> _ACTIVITY_: From the records below, output exactly the lines starting at the line with "focal_35mm: 37" and ending at the line with "focal_mm: 6.86", both of them included, but no pictures.
** Opening SUPPLIED INFORMATION block **
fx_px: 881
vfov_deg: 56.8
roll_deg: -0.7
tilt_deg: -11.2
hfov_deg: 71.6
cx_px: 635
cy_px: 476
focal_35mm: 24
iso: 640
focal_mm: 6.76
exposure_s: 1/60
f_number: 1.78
** Closing SUPPLIED INFORMATION block **
** Opening SUPPLIED INFORMATION block **
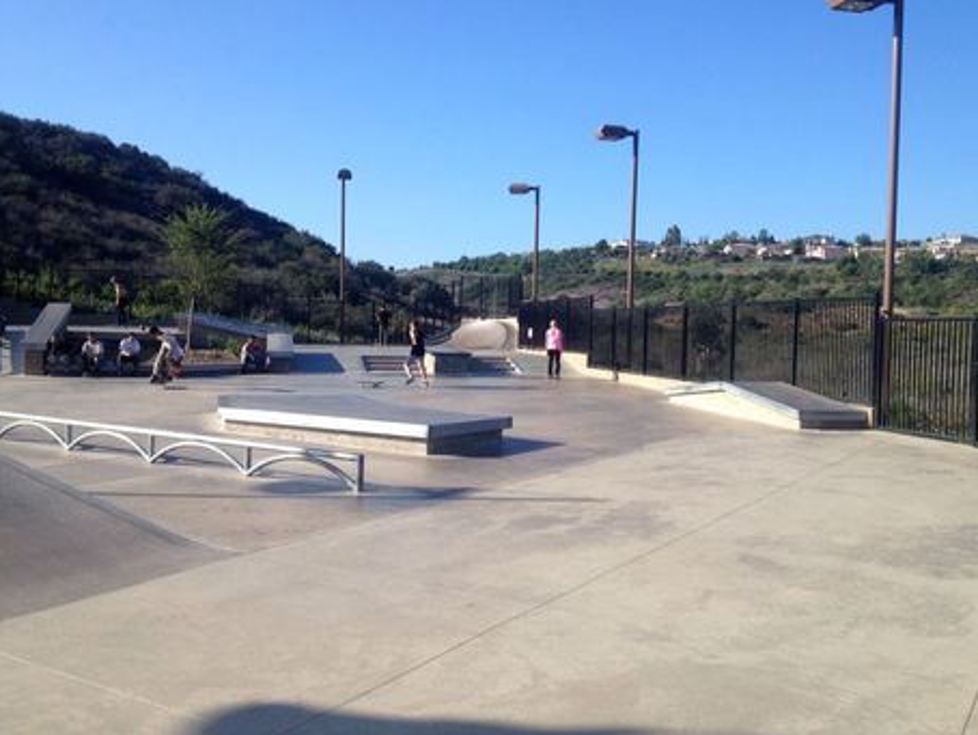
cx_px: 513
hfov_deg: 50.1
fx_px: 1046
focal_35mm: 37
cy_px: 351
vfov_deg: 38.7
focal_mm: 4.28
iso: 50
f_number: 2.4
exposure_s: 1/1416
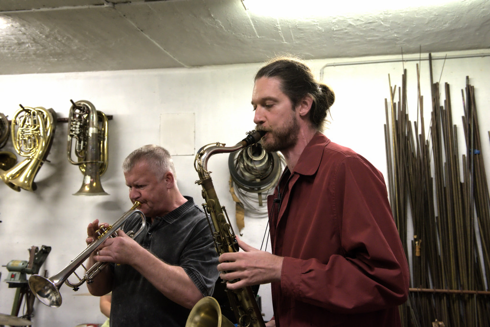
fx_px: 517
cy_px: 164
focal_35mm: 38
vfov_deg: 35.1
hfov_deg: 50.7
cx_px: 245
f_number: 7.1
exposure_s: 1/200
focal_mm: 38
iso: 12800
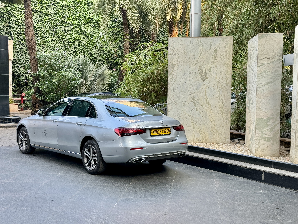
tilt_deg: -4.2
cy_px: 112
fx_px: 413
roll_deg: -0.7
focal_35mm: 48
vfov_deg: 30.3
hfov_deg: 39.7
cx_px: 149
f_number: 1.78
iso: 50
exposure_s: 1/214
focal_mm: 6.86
** Closing SUPPLIED INFORMATION block **
> _ANSWER SPACE_:
focal_35mm: 37
cy_px: 351
vfov_deg: 38.7
focal_mm: 4.28
iso: 50
f_number: 2.4
exposure_s: 1/1416
fx_px: 517
cy_px: 164
focal_35mm: 38
vfov_deg: 35.1
hfov_deg: 50.7
cx_px: 245
f_number: 7.1
exposure_s: 1/200
focal_mm: 38
iso: 12800
tilt_deg: -4.2
cy_px: 112
fx_px: 413
roll_deg: -0.7
focal_35mm: 48
vfov_deg: 30.3
hfov_deg: 39.7
cx_px: 149
f_number: 1.78
iso: 50
exposure_s: 1/214
focal_mm: 6.86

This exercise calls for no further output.